* **EXCERPT TO READ**
What do you know about millet, or rather millets? This family of cereals, of vital importance in several world regions, remains relatively unknown in the global North.
The name "millet" covers a wide range of plants belonging to different genera, but all from the family Poaceae, which includes most species commonly known as "grasses", and cereals. All millets originated in Africa or Asia, are rustic and relatively drought-tolerant, and produce small seeds (a few millimetres).
They were domesticated several millennia ago in their regions of origin, and have spread widely since.
"Secondary" cereals...
Most of the millet currently produced worldwide is sorghum or "great millet" (Sorghum bicolor), the fifth leading cereal worldwide with 60 million tonnes, of which almost half comes from Africa and a third from the Americas; or pearl millet (Pennisetum glaucum) with 15 to 20 million tonnes, primarily in India and the Sahel region of Africa.
The main other millets are finger millet (Eleusine coracana); proso millet or common millet (Panicum miliaceum); foxtail millet (Setaria italica); teff (Eragrostis tef) and fonios: white (Digitaria exilis), black (D. iburua) and animal fonio (Brachiaria deflexa). They are mostly grown in Asia and Africa, with a total of 10 to 15 million tonnes produced each year.
In comparison, maize production worldwide totals more than 1000 million tonnes, wheat and rice 750 million tonnes each, and barley 160 million tonnes.
Millets are therefore seen as "secondary cereals" in production terms.
... that are vital to people in the arid zones of Africa and Asia
Millets are among the few plants capable of producing calories in subsistence farming conditions with few inputs, poor soils and periods of drought, and are vitally important for food security in the arid zones of sub-Saharan Africa and Asia, where they are the staple food for 600 million people.

* **WHAT YOU WILL DO**
• a. Reproduce the millet passage word for word, everything from "In comparison, maize" down to "600 million people.".
• b. In the millet passage, which millet is named as the fifth leading cereal worldwide?
• c. Continue the millet passage from its last sentence.
The material after this point comes from a separate source.

* **MATERIAL**
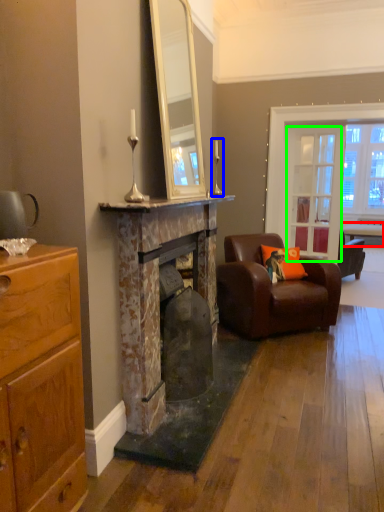
Question: Which object is positioned closest to table (highlighted by a red box)? Select from table lamp (highlighted by a blue box) and glass door (highlighted by a green box).

Choices:
 (A) table lamp
 (B) glass door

* **OUTPUTS BY TASK**
• a.
In comparison, maize production worldwide totals more than 1000 million tonnes, wheat and rice 750 million tonnes each, and barley 160 million tonnes.
Millets are therefore seen as "secondary cereals" in production terms.
... that are vital to people in the arid zones of Africa and Asia
Millets are among the few plants capable of producing calories in subsistence farming conditions with few inputs, poor soils and periods of drought, and are vitally important for food security in the arid zones of sub-Saharan Africa and Asia, where they are the staple food for 600 million people.

• b. Sorghum, or "great millet" (Sorghum bicolor).

• c.
Most millet goes to feed humans, in the form of cooked, hulled whole grains or flour used to make culinary preparations.
Millets have been used for thousands of years, in many local specialities. In West Africa, there is tô, a thick porridge made from millet or cornmeal; thiéré, a millet couscous eaten at religious festivals in Senegal; futti fognè, a fonio-based vegetarian dish seen as a "poor man's dish" in Guinea; and fermented, malted millet-based drinks such as dolo, gowé and tchapalo.
In Ethiopia, injera, a type of pancake made with teff or fermented sorghum, is eaten with every meal. In India, sorghum flour-based bhakri bread is a staple in several regions. In Greater Mongolia, people make süütei tsai, a milky tea containing fried common millet seeds, while in China, baijiu maotai, a sorghum alcohol, is seen as the best possible spirit.
Millets are vital for the food and nutrition security of millions of poor people in semi-arid regions suffering from the effects of climate change, but have been largely overlooked in terms of attention and investment compared to the other leading cereal crops.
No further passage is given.